La cabeza me da vueltas. Me da miedo desdeñarla, pero nunca he deseado a una mujer. ¡Pero si ni siquiera he gozado de varón! La sola idea de tocarla me parece imposible.

—Dhuoda, Dhuoda… Perdonadme, Dhuoda. Perdonadme por engañaros sobre mi condición, y por ser tan torpe y tan estúpida. Sois maravillosa. Sois bellísima, elegante, refinada. La mejor anfitriona, la más generosa. Pero yo sólo soy una pobre campesina, joven e ignorante. Haría todo lo que me pidierais, pero no esto. No me siento capaz de hacer lo que queréis. Por favor, mi Dama, por favor…

Estoy aterrorizada y ella lo advierte. Hace un mohín amargo, o quizá triste, y se recuesta en el lecho.

—Está bien. Por desgracia, éste es un juego que se juega a dos. Yo podría amenazarte… Podría revelar tu verdadera naturaleza y castigarte por fingirte varón. Pero tranquilízate, no voy a hacerlo.

—Gracias por vuestra magnanimidad, mi reya.

—No es magnanimidad, pequeña Leo, sino amor. Un sentimiento que no sé si me gusta. El amor te ablanda por dentro y quiebra las piernas de tu orgullo. Disfruta de este privilegio, Leo: entran aún menos personas en mi amor que en mi alcoba. Sin embargo, es una pena. Y lo que más lamento es que ni siquiera seas capaz de imaginar lo que te estás perdiendo.

Estira el brazo y vuelve a pasar la rosa por mi cara con un roce levísimo. Permanezco petrificada mientras la flor me acaricia las mejillas, la nariz, mientras el terciopelo de los pétalos explora mis labios. Dhuoda me contempla con una mirada fija y quieta, sus ojos en mis ojos, dos simas de negrura. Ahora, sin dejar de mirarme, se lleva la rosa a la boca.

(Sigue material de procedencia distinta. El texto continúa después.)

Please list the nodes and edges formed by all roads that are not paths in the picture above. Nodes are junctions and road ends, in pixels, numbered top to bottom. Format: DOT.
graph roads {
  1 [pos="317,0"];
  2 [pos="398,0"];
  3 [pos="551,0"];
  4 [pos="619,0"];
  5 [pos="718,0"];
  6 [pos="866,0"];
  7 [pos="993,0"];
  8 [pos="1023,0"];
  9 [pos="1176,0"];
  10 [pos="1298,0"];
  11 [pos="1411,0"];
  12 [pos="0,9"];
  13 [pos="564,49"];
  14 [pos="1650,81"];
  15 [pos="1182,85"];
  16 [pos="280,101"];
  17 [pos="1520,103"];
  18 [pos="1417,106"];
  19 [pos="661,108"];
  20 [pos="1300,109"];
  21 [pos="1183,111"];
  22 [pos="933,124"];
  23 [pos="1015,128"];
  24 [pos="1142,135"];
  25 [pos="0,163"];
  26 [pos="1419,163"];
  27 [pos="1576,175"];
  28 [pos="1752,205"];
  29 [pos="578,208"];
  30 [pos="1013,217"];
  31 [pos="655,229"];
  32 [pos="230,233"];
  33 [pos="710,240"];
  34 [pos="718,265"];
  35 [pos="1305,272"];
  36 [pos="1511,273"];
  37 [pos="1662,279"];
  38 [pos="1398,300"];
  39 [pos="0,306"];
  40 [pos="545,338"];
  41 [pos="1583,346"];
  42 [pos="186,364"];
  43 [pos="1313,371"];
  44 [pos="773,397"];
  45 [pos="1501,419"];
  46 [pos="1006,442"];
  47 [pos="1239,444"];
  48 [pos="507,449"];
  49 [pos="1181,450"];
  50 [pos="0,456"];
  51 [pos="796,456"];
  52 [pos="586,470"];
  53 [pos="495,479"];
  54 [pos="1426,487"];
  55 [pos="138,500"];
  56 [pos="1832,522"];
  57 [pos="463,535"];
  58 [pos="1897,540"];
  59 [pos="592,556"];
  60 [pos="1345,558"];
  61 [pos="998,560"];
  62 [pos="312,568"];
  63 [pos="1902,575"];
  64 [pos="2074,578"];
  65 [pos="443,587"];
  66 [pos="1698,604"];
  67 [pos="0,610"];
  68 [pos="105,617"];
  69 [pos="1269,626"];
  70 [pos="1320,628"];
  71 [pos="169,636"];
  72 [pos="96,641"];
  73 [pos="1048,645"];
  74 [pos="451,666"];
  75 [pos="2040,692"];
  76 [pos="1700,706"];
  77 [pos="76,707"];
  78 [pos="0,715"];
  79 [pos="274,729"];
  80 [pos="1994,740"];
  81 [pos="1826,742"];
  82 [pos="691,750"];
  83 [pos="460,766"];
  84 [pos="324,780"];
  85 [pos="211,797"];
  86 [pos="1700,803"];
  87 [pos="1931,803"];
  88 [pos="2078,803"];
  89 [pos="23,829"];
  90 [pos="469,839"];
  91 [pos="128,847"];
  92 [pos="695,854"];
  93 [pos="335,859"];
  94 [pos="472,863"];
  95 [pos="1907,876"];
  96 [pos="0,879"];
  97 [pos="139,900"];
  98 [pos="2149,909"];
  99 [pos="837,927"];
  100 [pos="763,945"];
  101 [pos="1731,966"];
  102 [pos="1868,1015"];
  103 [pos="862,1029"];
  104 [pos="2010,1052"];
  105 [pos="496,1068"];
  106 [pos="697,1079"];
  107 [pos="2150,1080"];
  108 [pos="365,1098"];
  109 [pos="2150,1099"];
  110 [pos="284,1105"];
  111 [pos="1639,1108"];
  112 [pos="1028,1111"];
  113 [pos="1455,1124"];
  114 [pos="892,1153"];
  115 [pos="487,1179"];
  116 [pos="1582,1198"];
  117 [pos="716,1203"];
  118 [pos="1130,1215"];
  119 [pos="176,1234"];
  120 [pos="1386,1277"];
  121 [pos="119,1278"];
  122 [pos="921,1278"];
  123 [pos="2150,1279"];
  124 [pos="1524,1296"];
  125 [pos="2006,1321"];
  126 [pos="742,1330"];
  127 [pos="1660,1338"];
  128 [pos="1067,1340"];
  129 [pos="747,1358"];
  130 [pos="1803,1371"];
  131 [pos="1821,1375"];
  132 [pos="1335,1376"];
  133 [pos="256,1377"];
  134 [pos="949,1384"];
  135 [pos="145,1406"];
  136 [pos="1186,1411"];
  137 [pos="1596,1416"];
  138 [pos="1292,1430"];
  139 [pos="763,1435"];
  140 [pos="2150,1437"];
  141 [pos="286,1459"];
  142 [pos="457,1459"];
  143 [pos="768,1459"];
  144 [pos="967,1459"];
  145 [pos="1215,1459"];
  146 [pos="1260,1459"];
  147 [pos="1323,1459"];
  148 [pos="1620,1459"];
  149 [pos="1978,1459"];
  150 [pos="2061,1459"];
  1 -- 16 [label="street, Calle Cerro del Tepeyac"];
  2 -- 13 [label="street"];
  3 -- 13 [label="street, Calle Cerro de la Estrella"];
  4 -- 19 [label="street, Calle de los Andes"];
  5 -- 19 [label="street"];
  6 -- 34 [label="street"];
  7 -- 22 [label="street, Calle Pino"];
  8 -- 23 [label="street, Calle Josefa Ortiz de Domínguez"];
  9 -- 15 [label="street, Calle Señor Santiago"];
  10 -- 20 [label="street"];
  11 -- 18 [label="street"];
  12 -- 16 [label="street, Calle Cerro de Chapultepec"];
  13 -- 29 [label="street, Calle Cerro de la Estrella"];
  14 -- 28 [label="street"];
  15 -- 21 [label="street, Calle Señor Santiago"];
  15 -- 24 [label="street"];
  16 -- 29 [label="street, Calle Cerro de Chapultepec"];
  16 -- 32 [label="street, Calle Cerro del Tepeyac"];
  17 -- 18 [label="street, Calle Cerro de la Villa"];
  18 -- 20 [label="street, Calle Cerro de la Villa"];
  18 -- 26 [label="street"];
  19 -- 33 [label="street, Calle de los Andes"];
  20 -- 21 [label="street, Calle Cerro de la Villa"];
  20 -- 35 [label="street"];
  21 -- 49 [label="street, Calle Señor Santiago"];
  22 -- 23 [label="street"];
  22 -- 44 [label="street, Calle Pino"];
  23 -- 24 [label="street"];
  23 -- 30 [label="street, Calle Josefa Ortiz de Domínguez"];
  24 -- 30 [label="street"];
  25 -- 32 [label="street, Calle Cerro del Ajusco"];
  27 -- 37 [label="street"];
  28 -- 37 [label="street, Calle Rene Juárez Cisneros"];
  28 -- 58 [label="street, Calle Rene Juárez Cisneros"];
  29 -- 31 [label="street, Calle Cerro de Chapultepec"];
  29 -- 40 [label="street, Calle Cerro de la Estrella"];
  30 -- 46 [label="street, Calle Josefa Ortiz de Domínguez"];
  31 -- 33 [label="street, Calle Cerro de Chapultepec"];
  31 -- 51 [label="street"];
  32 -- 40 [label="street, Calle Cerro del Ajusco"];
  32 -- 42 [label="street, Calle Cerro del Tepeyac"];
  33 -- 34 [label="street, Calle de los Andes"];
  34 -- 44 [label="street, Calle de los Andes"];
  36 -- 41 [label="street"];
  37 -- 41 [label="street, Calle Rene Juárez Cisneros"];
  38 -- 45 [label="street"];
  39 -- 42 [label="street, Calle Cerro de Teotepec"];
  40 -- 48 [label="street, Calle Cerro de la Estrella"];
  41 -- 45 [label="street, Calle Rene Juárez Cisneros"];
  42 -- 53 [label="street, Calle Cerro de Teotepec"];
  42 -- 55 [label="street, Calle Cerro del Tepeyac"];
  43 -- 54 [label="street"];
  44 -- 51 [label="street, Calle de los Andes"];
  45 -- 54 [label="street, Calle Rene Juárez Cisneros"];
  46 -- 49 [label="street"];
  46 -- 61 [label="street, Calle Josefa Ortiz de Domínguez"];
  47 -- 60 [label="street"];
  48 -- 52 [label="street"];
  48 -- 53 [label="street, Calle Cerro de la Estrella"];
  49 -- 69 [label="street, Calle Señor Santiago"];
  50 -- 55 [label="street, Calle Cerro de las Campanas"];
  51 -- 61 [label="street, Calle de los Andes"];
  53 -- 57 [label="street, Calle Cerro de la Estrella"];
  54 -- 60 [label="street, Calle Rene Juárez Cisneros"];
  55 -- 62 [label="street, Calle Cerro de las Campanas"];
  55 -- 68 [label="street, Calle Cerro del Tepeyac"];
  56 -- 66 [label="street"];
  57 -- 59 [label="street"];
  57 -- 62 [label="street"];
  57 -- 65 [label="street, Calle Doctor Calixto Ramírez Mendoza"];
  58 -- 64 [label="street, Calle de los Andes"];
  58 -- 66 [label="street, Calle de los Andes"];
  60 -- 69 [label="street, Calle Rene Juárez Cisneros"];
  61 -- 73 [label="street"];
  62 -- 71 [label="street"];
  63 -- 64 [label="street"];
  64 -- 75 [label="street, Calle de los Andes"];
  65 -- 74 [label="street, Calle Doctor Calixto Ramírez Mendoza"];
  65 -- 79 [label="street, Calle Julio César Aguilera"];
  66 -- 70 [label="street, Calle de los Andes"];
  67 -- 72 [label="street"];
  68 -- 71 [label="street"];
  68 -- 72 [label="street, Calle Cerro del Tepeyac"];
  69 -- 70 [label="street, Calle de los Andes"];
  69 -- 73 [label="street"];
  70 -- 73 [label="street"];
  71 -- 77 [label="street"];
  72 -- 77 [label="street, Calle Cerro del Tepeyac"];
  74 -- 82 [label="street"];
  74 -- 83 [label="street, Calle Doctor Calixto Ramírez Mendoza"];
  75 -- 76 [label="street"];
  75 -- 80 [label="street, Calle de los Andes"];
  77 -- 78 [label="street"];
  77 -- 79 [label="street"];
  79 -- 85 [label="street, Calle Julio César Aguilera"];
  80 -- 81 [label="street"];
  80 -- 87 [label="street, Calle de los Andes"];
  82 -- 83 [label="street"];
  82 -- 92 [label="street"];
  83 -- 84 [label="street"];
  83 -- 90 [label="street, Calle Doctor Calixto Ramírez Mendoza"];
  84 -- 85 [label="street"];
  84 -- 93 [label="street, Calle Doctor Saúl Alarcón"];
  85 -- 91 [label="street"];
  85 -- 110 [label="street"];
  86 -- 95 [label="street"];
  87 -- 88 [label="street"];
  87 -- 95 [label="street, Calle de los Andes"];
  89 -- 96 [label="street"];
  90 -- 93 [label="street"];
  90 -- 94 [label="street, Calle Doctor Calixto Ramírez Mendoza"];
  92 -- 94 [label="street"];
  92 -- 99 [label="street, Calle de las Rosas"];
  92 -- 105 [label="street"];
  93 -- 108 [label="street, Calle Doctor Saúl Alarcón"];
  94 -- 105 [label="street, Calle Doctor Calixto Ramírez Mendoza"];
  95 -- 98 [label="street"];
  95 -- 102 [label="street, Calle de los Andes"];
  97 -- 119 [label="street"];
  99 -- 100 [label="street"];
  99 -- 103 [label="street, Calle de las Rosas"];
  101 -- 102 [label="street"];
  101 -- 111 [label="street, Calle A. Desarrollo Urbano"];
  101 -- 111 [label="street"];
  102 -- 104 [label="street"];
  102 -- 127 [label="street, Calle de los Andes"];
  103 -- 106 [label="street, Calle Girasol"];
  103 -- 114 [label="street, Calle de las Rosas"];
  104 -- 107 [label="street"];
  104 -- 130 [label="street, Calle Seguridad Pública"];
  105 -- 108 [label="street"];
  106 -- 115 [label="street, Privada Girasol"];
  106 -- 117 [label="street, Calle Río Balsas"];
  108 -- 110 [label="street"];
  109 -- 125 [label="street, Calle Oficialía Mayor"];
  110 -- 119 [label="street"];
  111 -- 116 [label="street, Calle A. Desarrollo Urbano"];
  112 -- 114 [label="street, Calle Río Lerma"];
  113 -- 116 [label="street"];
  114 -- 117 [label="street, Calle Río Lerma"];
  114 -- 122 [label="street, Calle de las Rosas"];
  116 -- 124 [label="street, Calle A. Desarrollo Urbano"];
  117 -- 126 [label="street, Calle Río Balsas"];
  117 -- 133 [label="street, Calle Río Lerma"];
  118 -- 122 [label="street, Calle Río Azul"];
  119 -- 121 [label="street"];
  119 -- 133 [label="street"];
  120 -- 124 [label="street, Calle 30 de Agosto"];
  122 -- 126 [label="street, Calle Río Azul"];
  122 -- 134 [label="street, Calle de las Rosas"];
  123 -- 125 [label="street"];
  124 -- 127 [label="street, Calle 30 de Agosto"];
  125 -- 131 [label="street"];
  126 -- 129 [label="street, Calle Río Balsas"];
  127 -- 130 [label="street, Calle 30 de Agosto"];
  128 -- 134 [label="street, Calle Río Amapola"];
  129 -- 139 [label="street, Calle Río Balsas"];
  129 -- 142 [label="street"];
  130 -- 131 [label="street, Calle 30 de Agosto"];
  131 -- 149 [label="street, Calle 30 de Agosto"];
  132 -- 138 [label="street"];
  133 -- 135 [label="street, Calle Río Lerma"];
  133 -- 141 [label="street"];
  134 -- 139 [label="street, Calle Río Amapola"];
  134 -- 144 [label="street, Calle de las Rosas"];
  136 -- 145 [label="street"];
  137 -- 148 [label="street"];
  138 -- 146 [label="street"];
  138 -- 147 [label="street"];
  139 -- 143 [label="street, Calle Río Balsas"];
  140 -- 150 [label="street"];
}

Sus pequeños dientes, blancos y afilados como los de un animal, muerden las suaves hojas con fiereza. Corta y mastica y traga. Se está comiendo la flor. La devora lentamente, con impavidez y obstinación. Primero desaparecen los pétalos, después la rizada base verde, luego el corto tallo erizado de espinas. Aterra ver entrar los formidables pinchos en su boca, pero ella sigue masticando sin hacer ni un gesto. Transcurre un tiempo interminable; Dhuoda ha dejado de rumiar y ya no queda nada de la rosa. La Duquesa sonríe:

—Tienes razón, Leo. No eres más que una campesina ignorante. Pero es posible que algún día llegues a aprender lo cerca que está el placer del sufrimiento.

Y una gota de sangre resbala por sus labios y cae sobre la inmaculada seda blanca del vestido.